The Regulatory Accountability Act would impose unnecessary new procedures on agencies and invite frivolous litigation.  When a Federal agency promulgates a regulation, it must already adhere to the requirements of the statute that it is implementing.  In many cases, the Congress has mandated that an agency issue a particular rule or regulation, and it often prescribes the process an agency must follow.  Agencies must also adhere to the robust and well-understood procedural and analytical requirements of the Administrative Procedure Act, the Regulatory Flexibility Act, the Unfunded Mandates Reform Act, the Paperwork Reduction Act, and the Congressional Review Act.  Furthermore, agency rulemaking has long been governed by Executive Orders issued and followed by administrations of both political parties.

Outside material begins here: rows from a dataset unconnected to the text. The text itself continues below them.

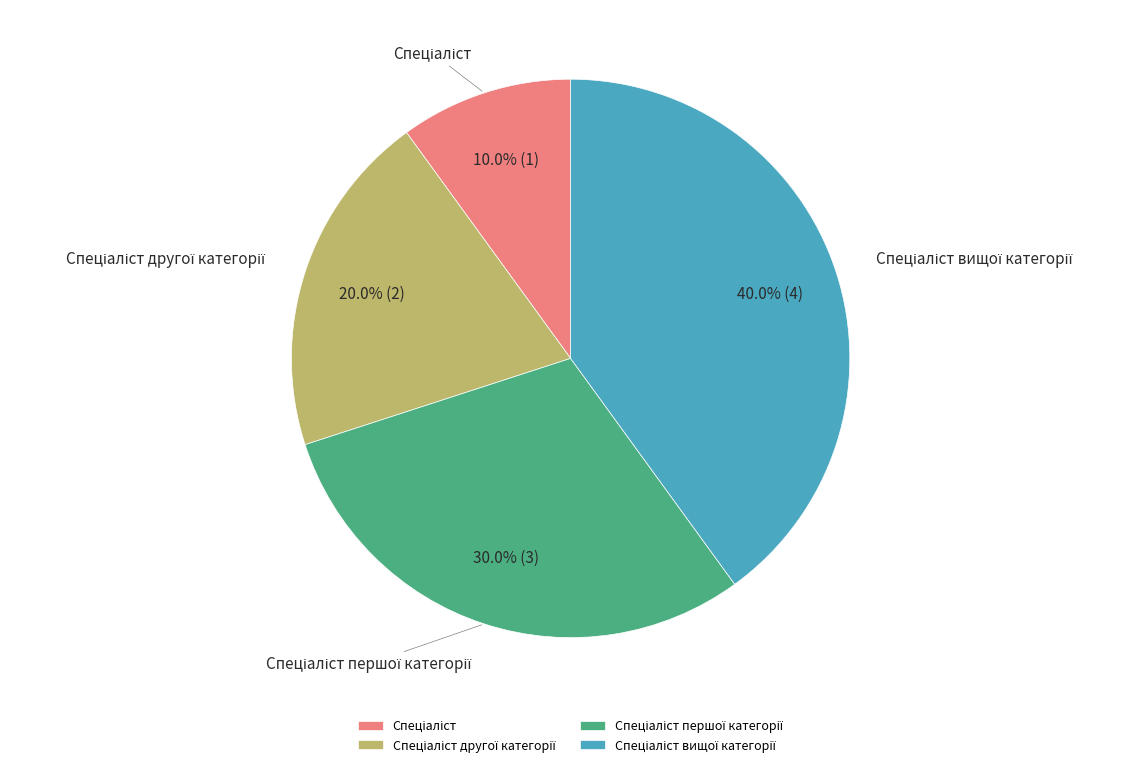

Is there a majority slice in this chart?

No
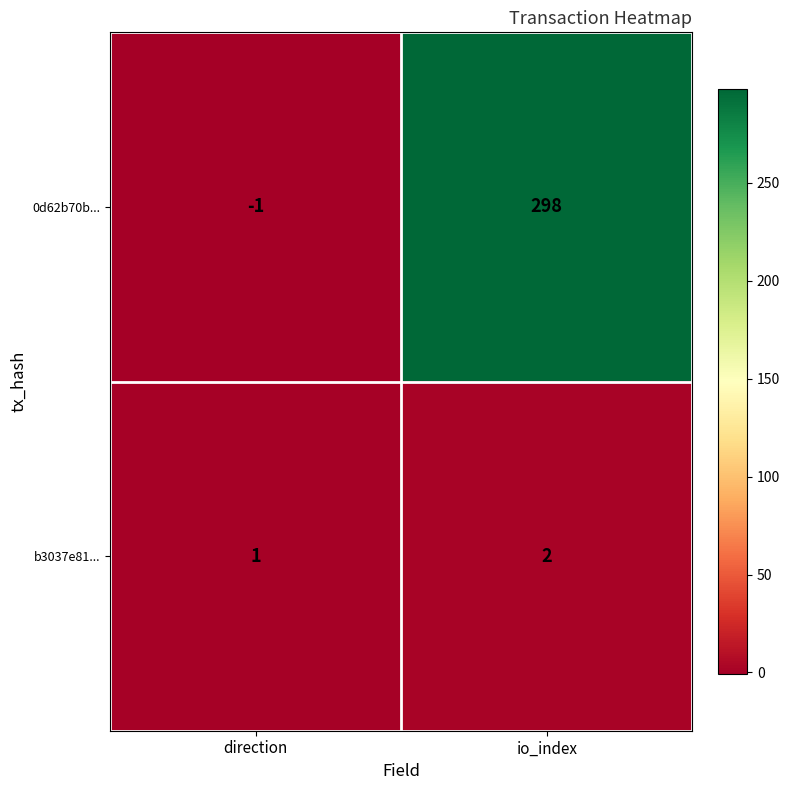

Reading right to left, list all the values displayed in this chart.

0d62b70b...: 298	-1
b3037e81...: 2	1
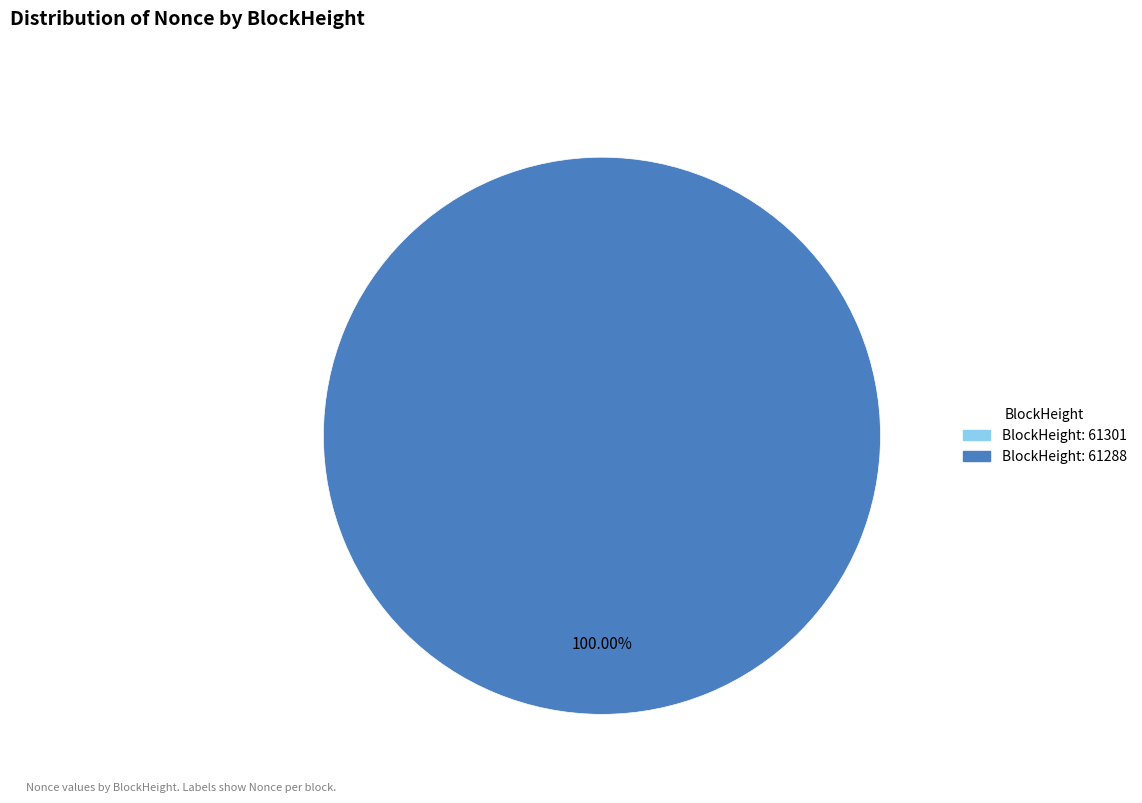

To the nearest percent, what is the difference between the largest and smallest slice percentages?

100%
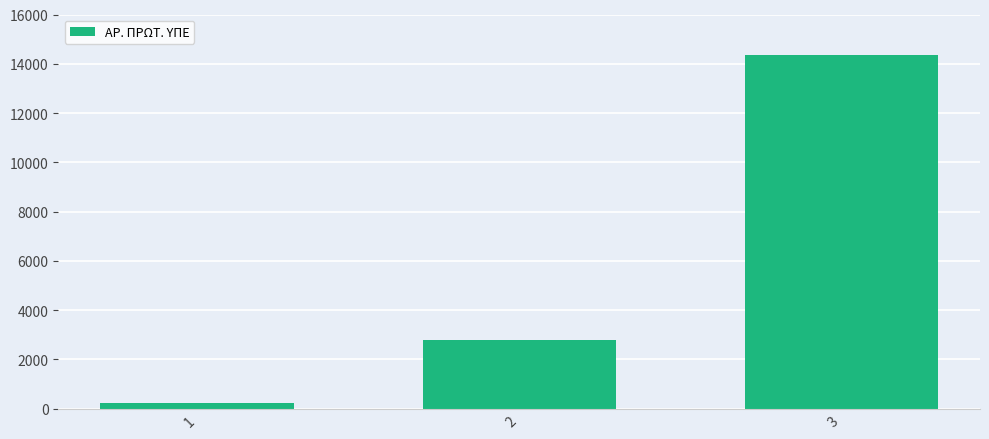

How many bars are there in total?

3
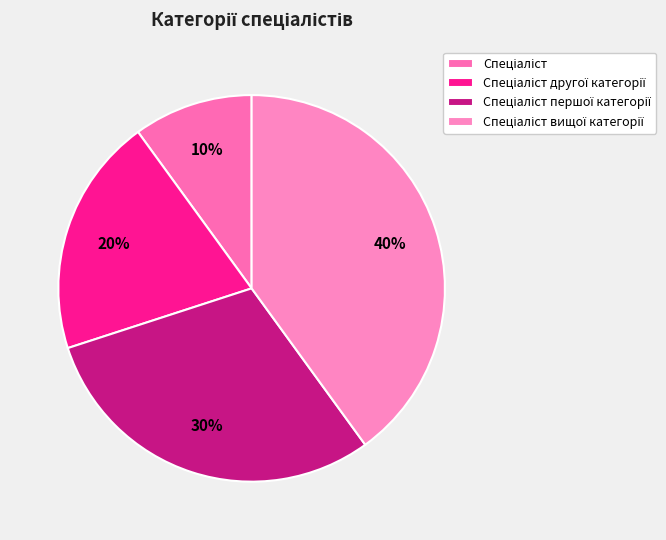

To the nearest percent, what is the difference between the largest and smallest slice percentages?

30%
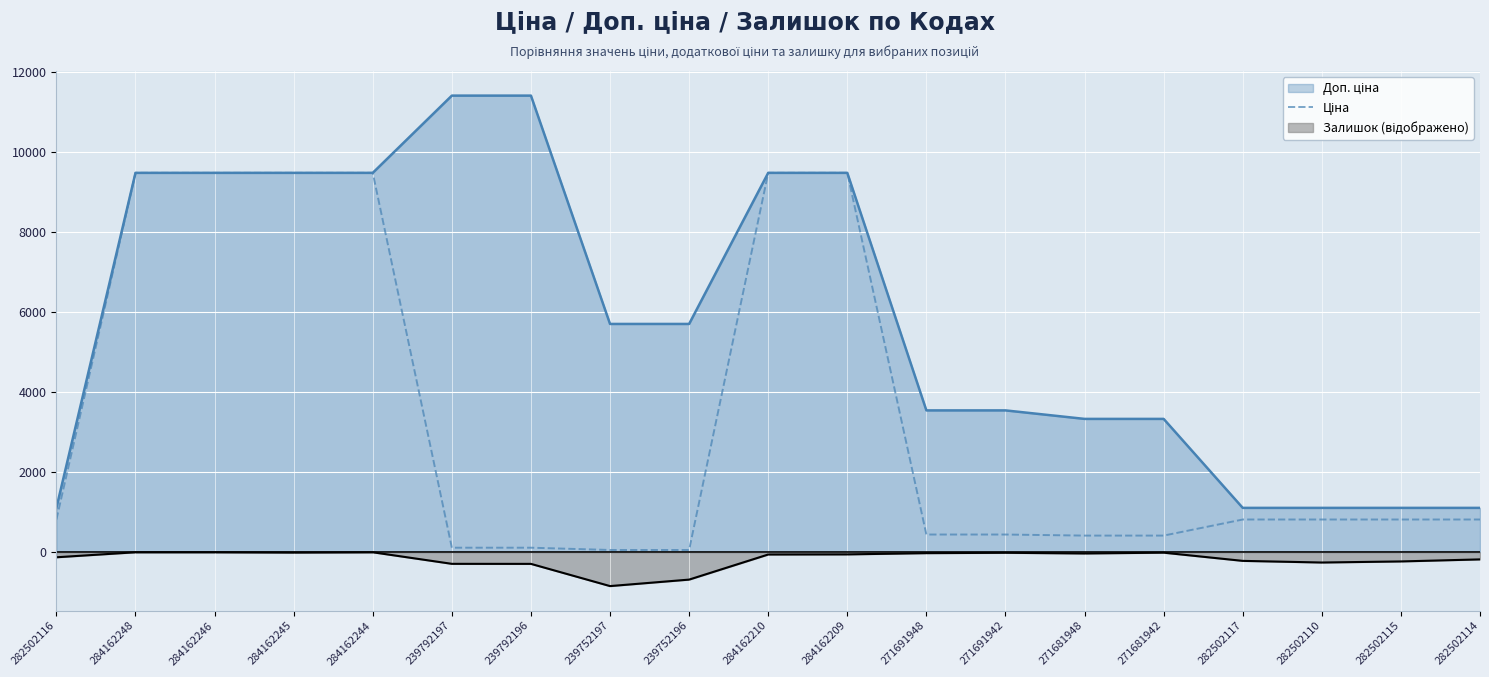

Which has a higher value, 284162246 or 282502110?

284162246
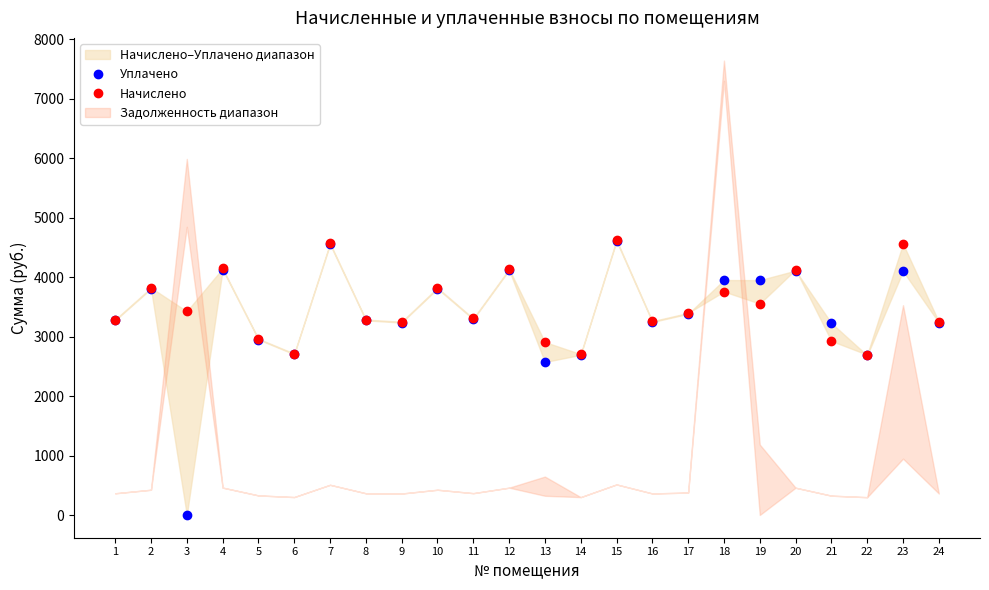

Rank the series by their average value, from highest to lowest.

Начислено, Уплачено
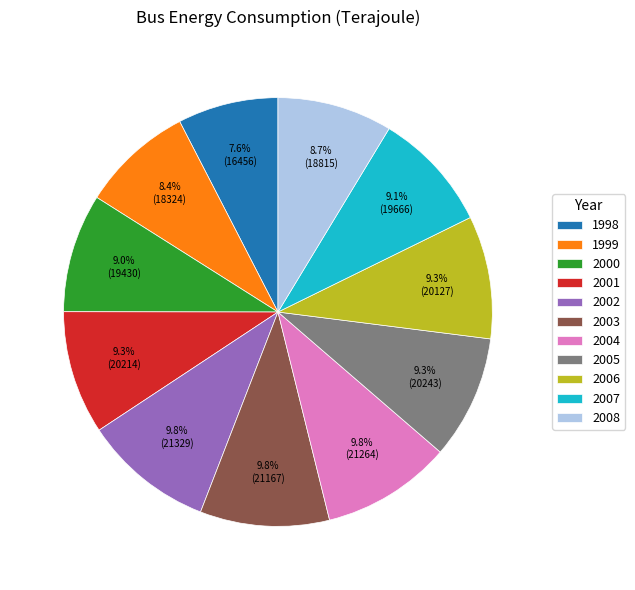

To the nearest percent, what is the combined percentage of 2005 and 2007?

18%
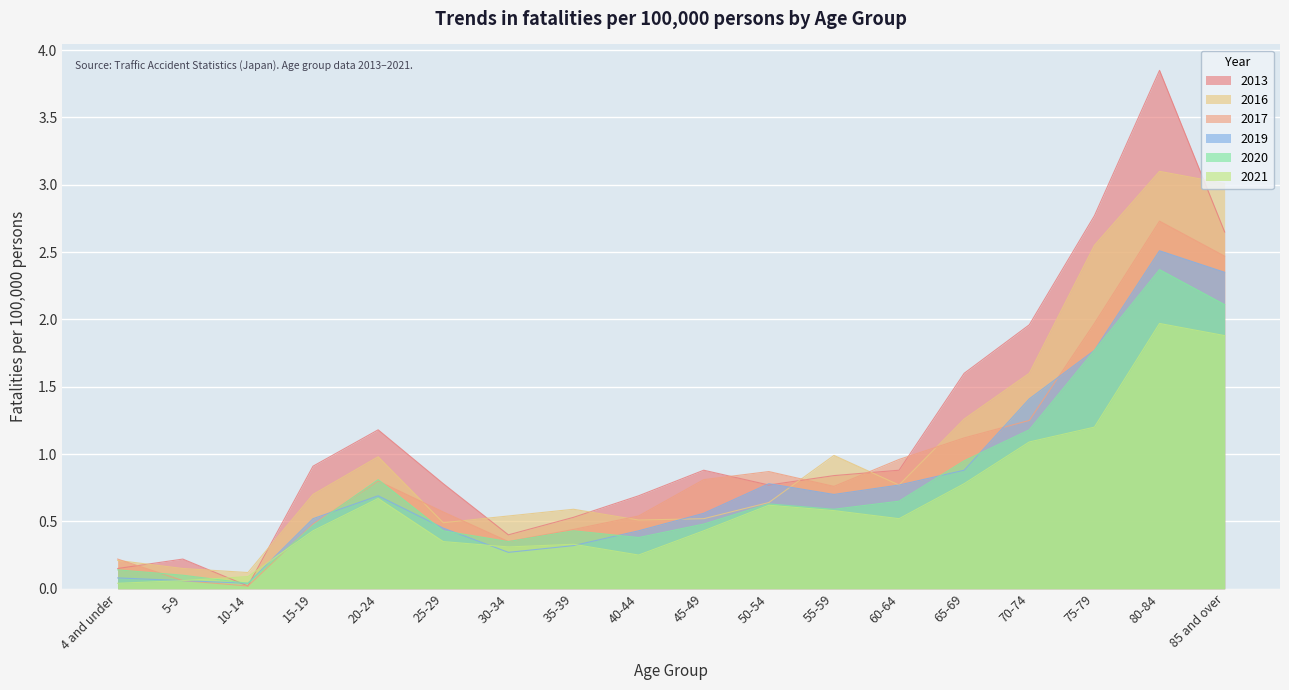

What are all the series names shown in the legend?

2013, 2016, 2017, 2019, 2020, 2021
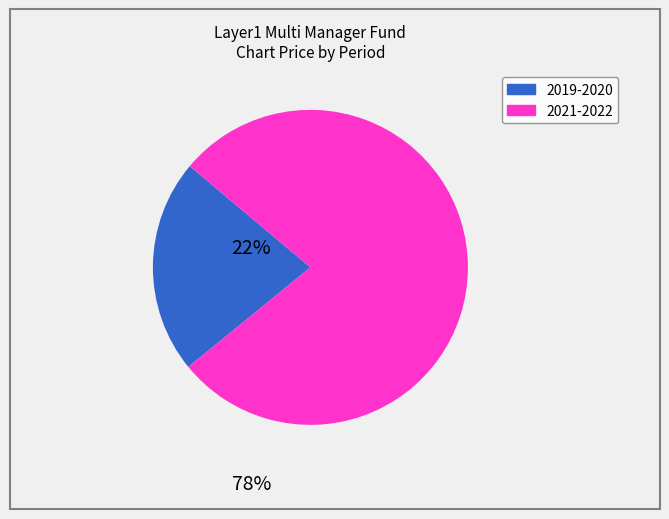

Does any single category account for the majority?

Yes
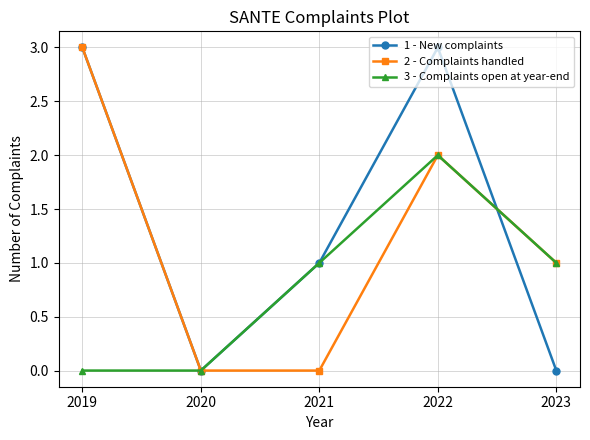

Reading left to right, list all the values displayed in this chart.

1 - New complaints: 2019=3	2020=0	2021=1	2022=3	2023=0
2 - Complaints handled: 2019=3	2020=0	2021=0	2022=2	2023=1
3 - Complaints open at year-end: 2019=0	2020=0	2021=1	2022=2	2023=1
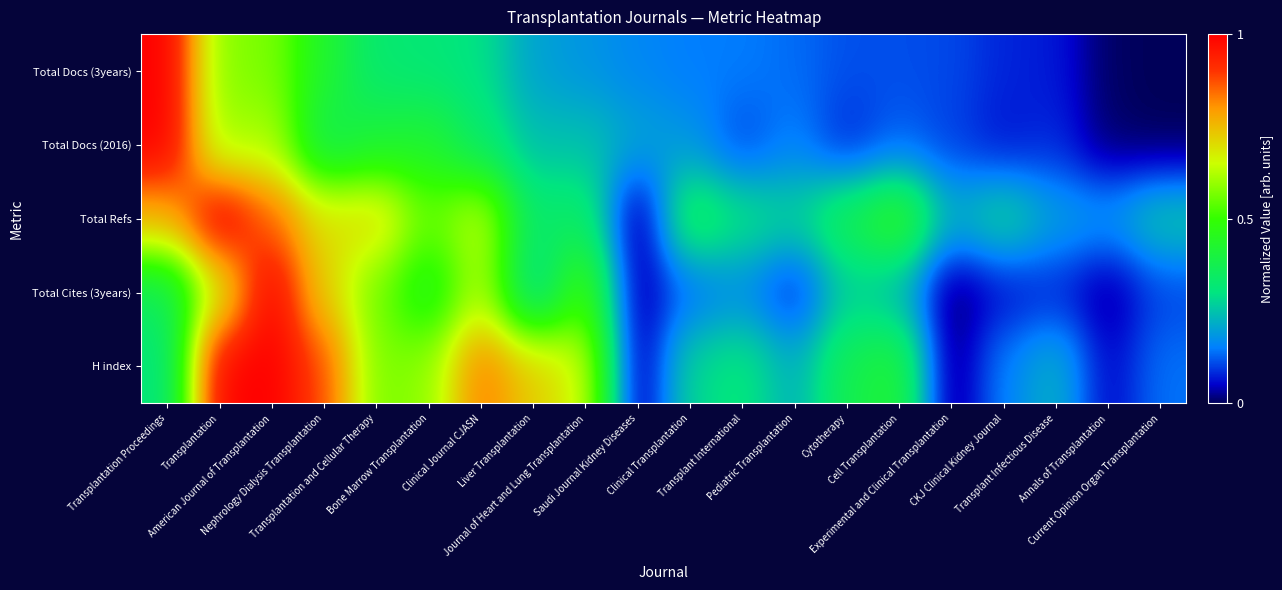

Which series has the largest total across all categories?

Total Refs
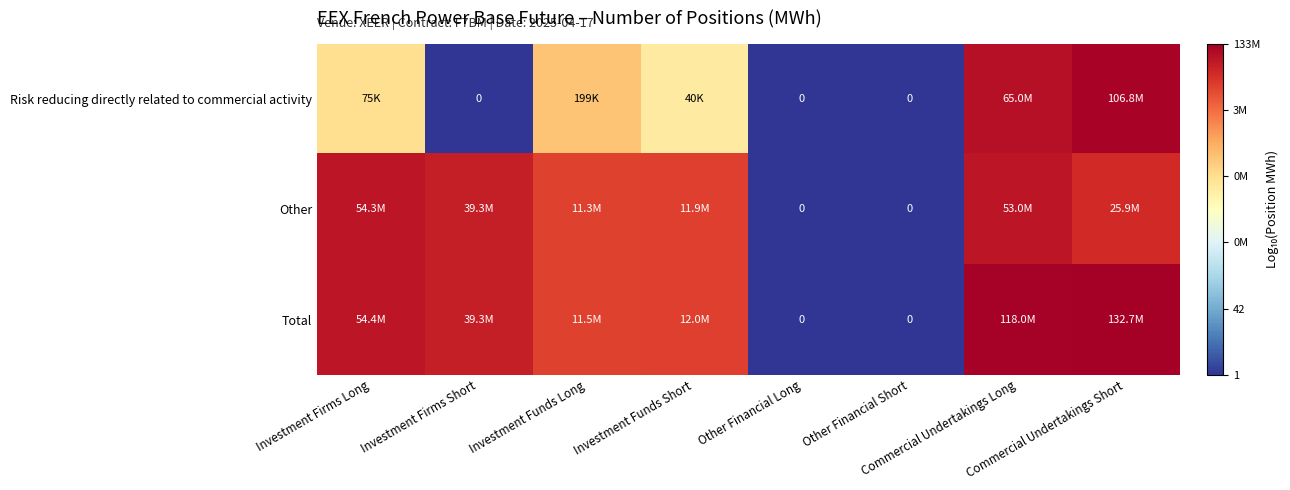

Which has a higher value, Investment Funds Short or Other Financial Short?

Investment Funds Short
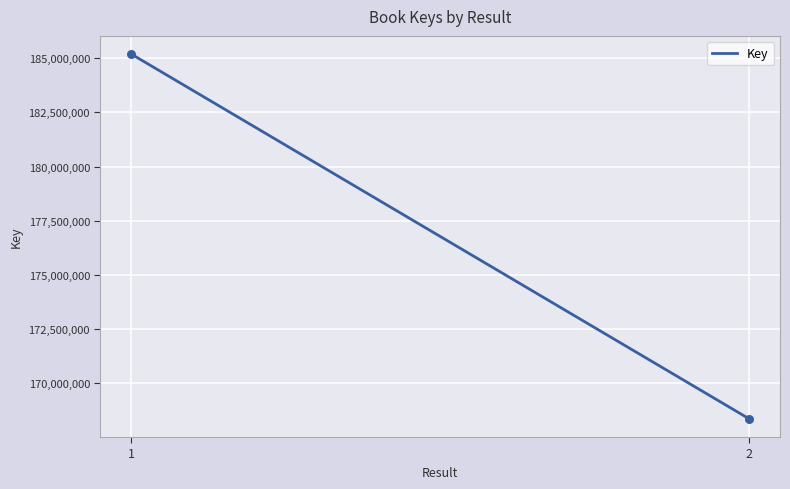

What is the maximum value shown in the chart?

185192275.0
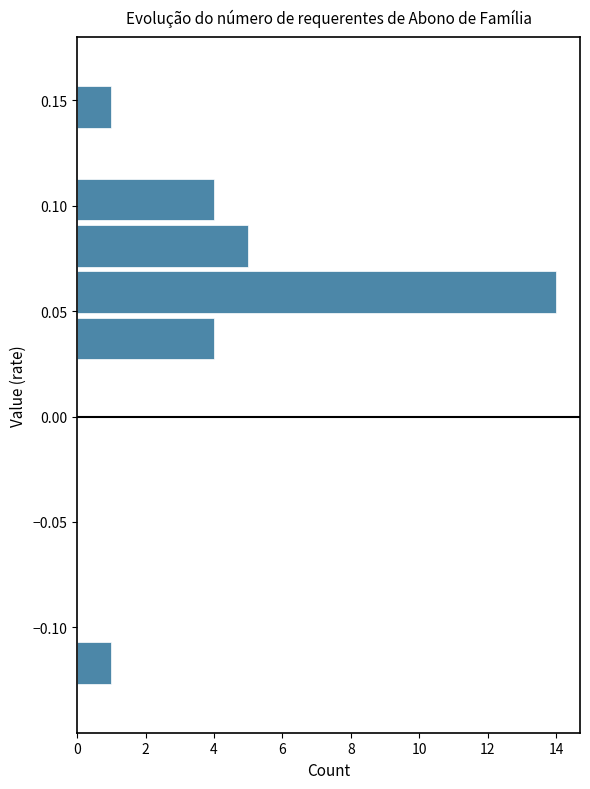

What is the length of the bar covering 0.070 to 0.092 on the y-axis? Neither the bar edges nor the lengths are printed on the chart, so give them approximately, as read against the axes.

5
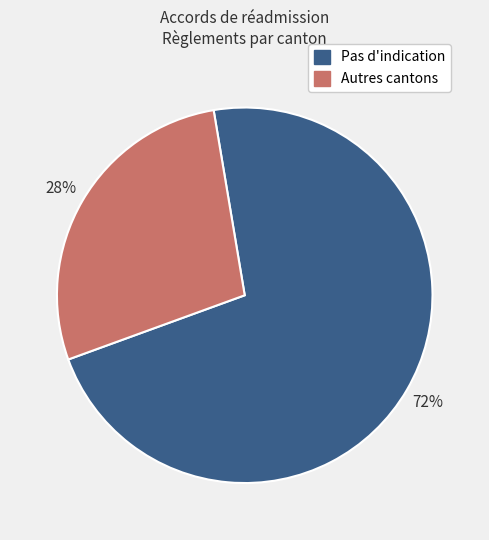

To the nearest percent, what is the average slice percentage?

50%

These Executive Orders require that agencies promulgate regulations only after considering regulatory alternatives, determining that the benefits of the regulations justify the costs, and establishing that the new regulations encourage regulatory flexibility.  Lastly, any final regulation is subject to judicial review to ensure that agencies satisfy the substantive and procedural requirements of all applicable statutes and consider input from the relevant stakeholders.

 

Passage of H.R. 185 would replace this established framework with layers of additional procedural requirements that would undermine the ability of agencies to execute their statutory mandates.  It would require cumbersome “formal” rulemaking for a new category of rules, for which agencies would have to conduct quasi-adjudicatory proceedings.  It would require unnecessary Advance Notices, beyond the standard notice and comment already required, for a large number of rules, and other unnecessary procedural steps that seem designed simply to impede the regulatory development process.  It would impose unnecessary new evidentiary standards as a condition of rulemaking.  It would subject the regulatory process to unneeded rounds of litigation.  And the Regulatory Accountability Act would undermine the Executive Branch’s ability to adapt regulatory review to changing circumstances.

 

In these ways and others, the Regulatory Accountability Act would impede the ability of agencies to provide the public with basic protections, and create needless confusion and delay that would prove disruptive for businesses, as well as for State, tribal, and local governments.

 

If the President were presented with the Regulatory Accountability Act, his senior advisors would recommend that he veto the bill.